Investors are now watching for a U.S. jobs report due on Friday
Wall Street stocks rose slightly overnight with energy stocks outperforming the broader market amid the ongoing rally in crude oil prices. The monthly Beige Book data accepted accelerating inflation woes, capping gains in equities. Central bank officials also said that the U.S. recovery accelerated in recent weeks. Meanwhile, the US 10-year Treasury yields retreated to 1.58% from the levels above 1.60% seen earlier in the day. The S&P 500 gained 0.14%, the Dow Jones added 0.07%, and the Nasdaq Composite rose 0.14%. All three indexes are close to all-time highs.
Asian markets were mostly higher on Thursday after modest gains in the US. A private-sector survey showed on Thursday that China’s services sector expansion slowed in May.
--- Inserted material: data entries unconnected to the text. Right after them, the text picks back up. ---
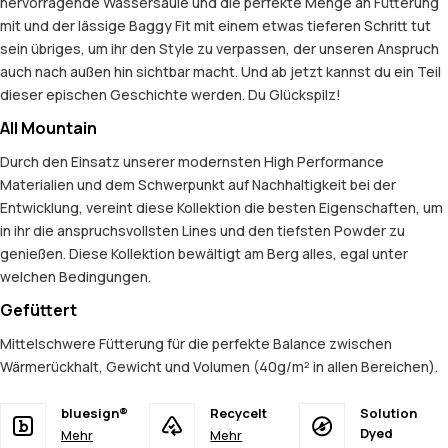
hervorragende Wassersäule und die perfekte Menge an Fütterung
mit und der lässige Baggy Fit mit einem etwas tieferen Schritt tut
sein übriges, um ihr den Style zu verpassen, der unseren Anspruch
auch nach außen hin sichtbar macht. Und ab jetzt kannst du ein Teil
dieser epischen Geschichte werden. Du Glückspilz!
All Mountain
Durch den Einsatz unserer modernsten High Performance
Materialien und dem Schwerpunkt auf Nachhaltigkeit bei der
Entwicklung, vereint diese Kollektion die besten Eigenschaften, um
in ihr die anspruchsvollsten Lines und den tiefsten Powder zu
genießen. Diese Kollektion bewältigt am Berg alles, egal unter
welchen Bedingungen.
Gefüttert
Mittelschwere Fütterung für die perfekte Balance zwischen
Wärmerückhalt, Gewicht und Volumen (40g/m² in allen Bereichen).
bluesign®
Recycelt
Solution
Dyed
Mehr
Mehr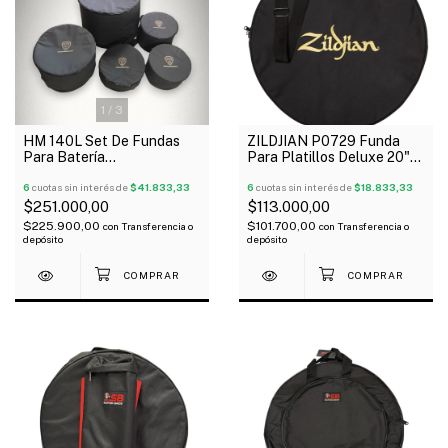
1
/
3
HM 140L Set De Fundas
ZILDJIAN P0729 Funda
Para Batería
Para Platillos Deluxe 20"
12+13+14+16+22"
Oferta!
6
cuotas sin interés de
$41.833,33
6
cuotas sin interés de
$18.833,33
$251.000,00
$113.000,00
$225.900,00
$101.700,00
con
Transferencia o
con
Transferencia o
depósito
depósito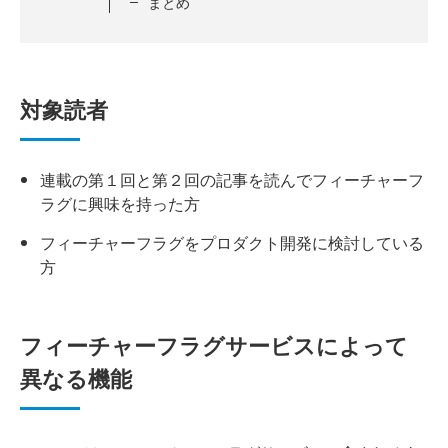
まとめ
対象読者
連載の第１回と第２回の記事を読んでフィーチャーフ
ラグに興味を持った方
フィーチャーフラグをプロダクト開発に検討している
方
フィーチャーフラグサービスによって
異なる機能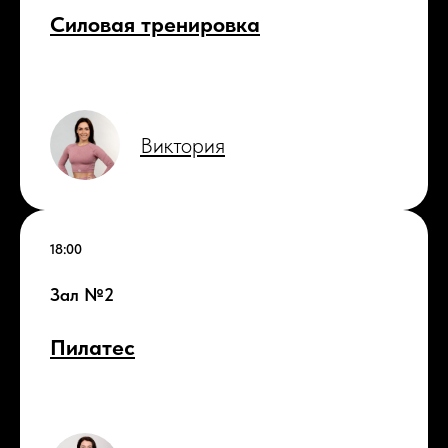
Силовая тренировка
Виктория
18:00
Зал №2
Пилатес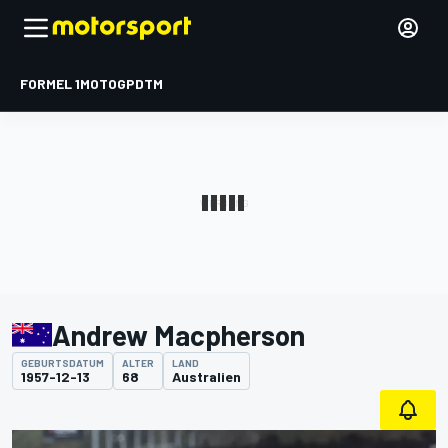
FORMEL 1
MOTOGP
DTM
Andrew Macpherson
GEBURTSDATUM
ALTER
LAND
1957-12-13
68
Australien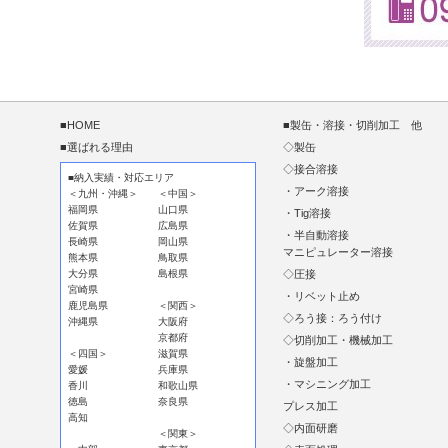
■HOME
■製缶・溶接・切削加工 他
■選ばれる理由
◇製缶
◇接合溶接
■納入実績・対応エリア
・アーク溶接
＜九州・沖縄＞
＜中国＞
福岡県
山口県
・Tig溶接
佐賀県
広島県
・半自動溶接
長崎県
岡山県
マニピュレーター溶接
熊本県
鳥取県
大分県
島根県
◇圧接
宮崎県
・リベット止め
鹿児島県
＜関西＞
◇ろう接：ろう付け
沖縄県
大阪府
京都府
◇切削加工・機械加工
＜四国＞
滋賀県
・旋盤加工
愛媛
兵庫県
・マシニング加工
香川
和歌山県
徳島
奈良県
プレス加工
高知
◇内面研磨
＜関東＞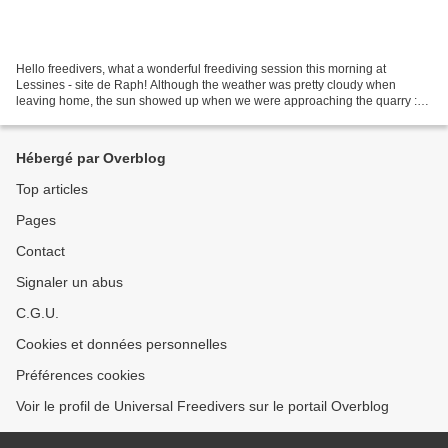
Hello freedivers, what a wonderful freediving session this morning at
Lessines - site de Raph! Although the weather was pretty cloudy when
leaving home, the sun showed up when we were approaching the quarry :o).
Approaching the quarry (photo by Robert...
Hébergé par Overblog
Top articles
Pages
Contact
Signaler un abus
C.G.U.
Cookies et données personnelles
Préférences cookies
Voir le profil de Universal Freedivers sur le portail Overblog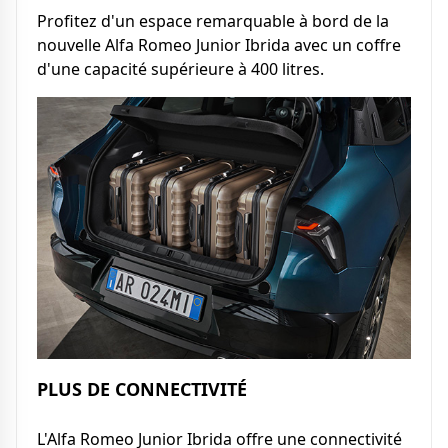
Profitez d'un espace remarquable à bord de la
nouvelle Alfa Romeo Junior Ibrida avec un coffre
d'une capacité supérieure à 400 litres.
PLUS DE CONNECTIVITÉ
L'Alfa Romeo Junior Ibrida offre une connectivité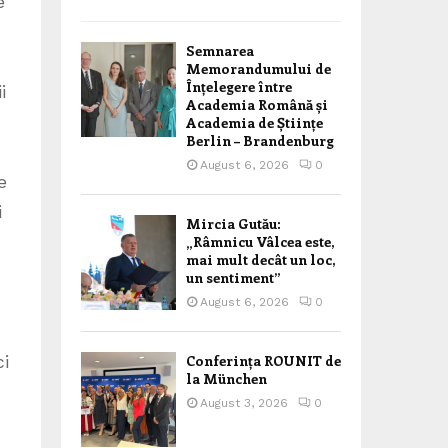
e
Semnarea
Memorandumului de
Înțelegere între
i
Academia Română și
Academia de Științe
Berlin – Brandenburg
August 6, 2026
0
e
i
Mircia Gutău:
„Râmnicu Vâlcea este,
mai mult decât un loc,
un sentiment”
August 6, 2026
0
ci
Conferința ROUNIT de
la München
August 3, 2026
0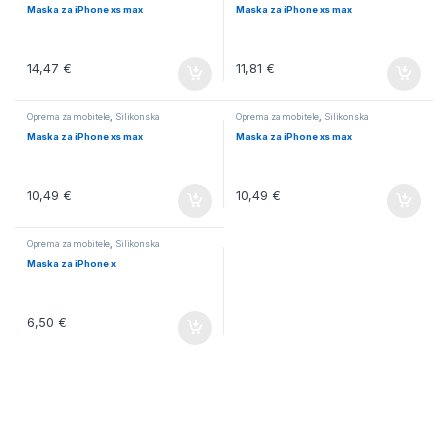
Maska za iPhone xs max
Maska za iPhone xs max
14,47
€
11,81
€
Oprema za mobitele
,
Silikonska
Oprema za mobitele
,
Silikonska
Maska za iPhone xs max
Maska za iPhone xs max
10,49
€
10,49
€
Oprema za mobitele
,
Silikonska
Maska za iPhone x
6,50
€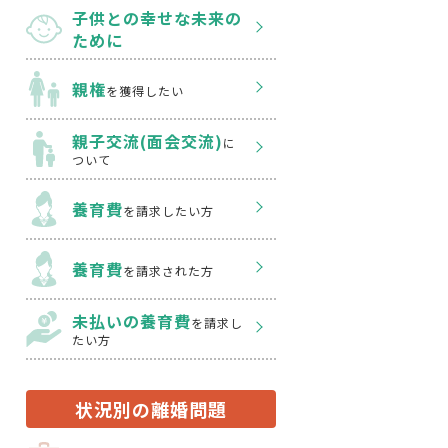
子供との幸せな
未来の
ために
親権
を獲得したい
親子交流(面会交流)
に
ついて
養育費
を請求したい方
養育費
を請求された方
未払いの養育費
を
請求し
たい方
状況別の離婚問題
The Caixin/Markit services PMI fell to 55.1 in May, down from 56.3 in April. Earlier this week, the official survey showed activity in China’s services sector expanded at a faster pace in May. Against this backdrop, China’s Shanghai Composite bucked the trend to shed 00.36%. Tokyo’s Nikkei 225 index rose 0.39%, South Korea’s Kospi jumped 0.72%, and the S&P/ASX 200 gained 0.59%.
In Europe, stocks slipped from all-time highs on Thursday, with the pan-European STOXX 600 index down 0.1% in early trade. Investors are now watching for a U.S. jobs report due on Friday that could show that the economy added more than 650,000 jobs last month.
In currencies, the dollar gave up early gains to finish mostly lower on Wednesday as risk sentiment improved while Treasury yields slipped. However, following some hesitation in Asia, the greenback resumed the ascent versus major rivals on Thursday as risk sentiment deteriorated again. As such, EURUSD is back challenging the 20-DMA that arrives at 1.2180 today and could revisit three-day lows seen on Wednesday around 1.2160 if the pressure persists in the short term.